Historical and hermeneutic study of a concrete space within the urban fabric of Jerusalem

Yudith Oppenheimer is a post-doctoral fellow in the Da’at Hamakom Center of the Hebrew University. She holds a PhD from the Hermeneutics and Cultural Studies Program at Bar-Ilan University. Her PhD dissertation, Zion Square – a Hermeneutic Study of a Public Space, constitutes the first comprehensive historical and hermeneutic study of a concrete space within the urban fabric of Jerusalem. In the methodological sphere, the dissertation employs multi-disciplinary methods in seeking to understand Jerusalem’s local characteristics through “the small place” and “everyday practices”. The study deviates from traditional perspectives applied in studies of Jerusalem, which are routinely subordinated to the city’s mythical and political meta-story. It instead seeks to highlight the urban environment as a diverse and dynamic fabric of social life, civic engagement and as a venue for violent incidents. At the core of the study lies a question regarding the feasibility of a worldly urban space in Jerusalem, and of a terrestrial Jerusalem a whole. Its comprehensive perspective paints a broad picture of the relationship between culture and place in the Israeli space. Her understanding of the differentiated aspects of national conflicts further draws from her Master’s thesis, written while residing in post-apartheid South Africa (1996-2000), which dealt with the complex encounter between nationalism and gender in Third World anti-colonial struggles. She is a long time feminist and civil society activist and for the past ten years she has served as the Executive Director of Ir Amim – an NGO that seeks a peaceful solution to the conflict in Jerusalem.

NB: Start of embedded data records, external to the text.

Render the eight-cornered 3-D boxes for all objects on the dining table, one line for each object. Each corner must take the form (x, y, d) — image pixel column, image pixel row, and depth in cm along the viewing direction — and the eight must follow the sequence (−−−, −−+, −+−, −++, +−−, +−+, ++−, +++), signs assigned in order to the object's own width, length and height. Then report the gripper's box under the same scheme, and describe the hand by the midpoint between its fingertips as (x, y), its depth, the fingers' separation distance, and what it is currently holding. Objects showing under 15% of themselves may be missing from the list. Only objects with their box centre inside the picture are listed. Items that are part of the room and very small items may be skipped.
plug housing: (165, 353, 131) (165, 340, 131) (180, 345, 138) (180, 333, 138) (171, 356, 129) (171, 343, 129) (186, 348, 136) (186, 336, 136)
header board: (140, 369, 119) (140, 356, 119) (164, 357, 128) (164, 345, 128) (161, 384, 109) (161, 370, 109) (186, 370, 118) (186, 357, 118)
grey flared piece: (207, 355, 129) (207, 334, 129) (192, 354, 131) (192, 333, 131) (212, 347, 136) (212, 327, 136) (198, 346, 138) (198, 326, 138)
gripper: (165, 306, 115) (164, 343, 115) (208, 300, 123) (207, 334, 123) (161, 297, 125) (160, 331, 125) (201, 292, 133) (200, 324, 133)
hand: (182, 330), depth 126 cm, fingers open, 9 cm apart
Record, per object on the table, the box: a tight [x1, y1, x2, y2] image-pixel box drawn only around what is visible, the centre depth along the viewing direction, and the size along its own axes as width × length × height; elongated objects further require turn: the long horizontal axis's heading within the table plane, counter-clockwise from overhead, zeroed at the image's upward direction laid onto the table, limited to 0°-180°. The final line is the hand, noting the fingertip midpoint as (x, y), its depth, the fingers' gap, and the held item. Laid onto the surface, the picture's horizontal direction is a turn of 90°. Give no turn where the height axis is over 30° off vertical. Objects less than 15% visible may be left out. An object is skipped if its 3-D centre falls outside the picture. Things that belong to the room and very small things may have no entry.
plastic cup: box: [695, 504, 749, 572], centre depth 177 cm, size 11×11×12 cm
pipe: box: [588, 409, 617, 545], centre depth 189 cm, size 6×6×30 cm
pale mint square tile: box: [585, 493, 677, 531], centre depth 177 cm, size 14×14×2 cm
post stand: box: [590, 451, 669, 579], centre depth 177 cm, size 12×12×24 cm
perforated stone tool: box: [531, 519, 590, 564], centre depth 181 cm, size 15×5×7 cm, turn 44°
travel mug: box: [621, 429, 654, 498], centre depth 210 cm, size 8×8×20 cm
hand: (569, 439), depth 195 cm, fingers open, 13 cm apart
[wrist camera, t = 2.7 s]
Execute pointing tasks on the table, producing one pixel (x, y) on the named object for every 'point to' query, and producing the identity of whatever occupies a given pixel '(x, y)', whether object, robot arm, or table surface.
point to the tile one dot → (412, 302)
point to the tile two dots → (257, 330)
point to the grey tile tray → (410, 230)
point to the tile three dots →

The urban sphere in Jerusalem is both the locale of Yudith’s research and of her work. She believes that in the present state of hostility and political impasse, the weight of informal negotiations and dialogues between peoples through their daily engagements in the urban space increases. Moreover, it is precisely in this global era that the importance of the local, particularly that of the city, as a critical arena of identity, rights and citizenship assumes significance. Daily life is an arena of friction but also a space of new information revealed by its multifaceted interactions and encounters in which ethnic, political, socio-economic, gender and religious boundaries are stretched, crossed and redrawn. In her continuing research she strive to identify and analyze various models of integration and segregation, cooperation and differentiation, interdependency and autonomy in Jerusalem’s current urban sphere, their implied concrete and imagined conditions and relevance to the greater political context.